◆ **Exercise requirements**:
Records follow. Pull out every line that contains "Abricht".

● ● ●

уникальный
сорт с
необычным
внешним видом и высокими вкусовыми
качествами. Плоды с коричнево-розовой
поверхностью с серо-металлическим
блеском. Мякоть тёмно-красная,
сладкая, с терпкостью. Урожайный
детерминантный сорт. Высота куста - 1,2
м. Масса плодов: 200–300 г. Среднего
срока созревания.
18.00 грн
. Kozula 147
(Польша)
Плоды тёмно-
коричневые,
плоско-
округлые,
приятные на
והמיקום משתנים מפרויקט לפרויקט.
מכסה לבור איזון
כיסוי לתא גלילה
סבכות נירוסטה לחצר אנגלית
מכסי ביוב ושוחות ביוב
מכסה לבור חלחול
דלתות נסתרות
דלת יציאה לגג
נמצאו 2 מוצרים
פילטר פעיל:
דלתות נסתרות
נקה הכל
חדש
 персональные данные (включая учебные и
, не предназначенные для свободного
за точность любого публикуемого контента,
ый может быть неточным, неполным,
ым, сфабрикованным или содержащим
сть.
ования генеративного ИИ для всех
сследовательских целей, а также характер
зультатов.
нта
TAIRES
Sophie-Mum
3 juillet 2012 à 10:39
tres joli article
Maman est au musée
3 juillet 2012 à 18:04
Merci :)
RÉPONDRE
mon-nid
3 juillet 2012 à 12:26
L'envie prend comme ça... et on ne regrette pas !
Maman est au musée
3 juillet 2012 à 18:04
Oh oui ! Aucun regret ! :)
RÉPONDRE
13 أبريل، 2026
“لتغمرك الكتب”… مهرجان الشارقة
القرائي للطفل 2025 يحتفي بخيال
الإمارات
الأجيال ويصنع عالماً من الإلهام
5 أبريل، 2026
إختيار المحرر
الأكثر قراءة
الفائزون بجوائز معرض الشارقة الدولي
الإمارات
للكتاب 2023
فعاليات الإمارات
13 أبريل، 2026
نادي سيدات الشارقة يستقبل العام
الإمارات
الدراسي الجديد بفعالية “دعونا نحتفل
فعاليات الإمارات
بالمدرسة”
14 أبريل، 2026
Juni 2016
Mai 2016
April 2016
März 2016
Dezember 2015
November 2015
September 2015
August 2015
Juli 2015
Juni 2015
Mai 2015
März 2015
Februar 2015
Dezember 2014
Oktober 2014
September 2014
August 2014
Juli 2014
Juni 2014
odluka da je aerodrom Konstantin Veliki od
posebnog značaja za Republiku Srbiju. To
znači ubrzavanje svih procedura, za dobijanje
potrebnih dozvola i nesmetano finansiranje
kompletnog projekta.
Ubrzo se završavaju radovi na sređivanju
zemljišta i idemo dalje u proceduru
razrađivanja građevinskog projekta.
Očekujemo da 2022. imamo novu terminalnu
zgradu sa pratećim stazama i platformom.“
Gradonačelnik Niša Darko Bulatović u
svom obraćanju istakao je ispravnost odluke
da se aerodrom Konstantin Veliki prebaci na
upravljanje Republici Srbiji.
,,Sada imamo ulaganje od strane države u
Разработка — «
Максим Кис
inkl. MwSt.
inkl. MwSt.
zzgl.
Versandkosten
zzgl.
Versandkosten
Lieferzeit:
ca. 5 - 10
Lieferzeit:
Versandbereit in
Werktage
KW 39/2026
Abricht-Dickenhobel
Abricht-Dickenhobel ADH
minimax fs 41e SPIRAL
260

● ● ●

◆ **Solved problem**:
Abricht-Dickenhobel
Abricht-Dickenhobel ADH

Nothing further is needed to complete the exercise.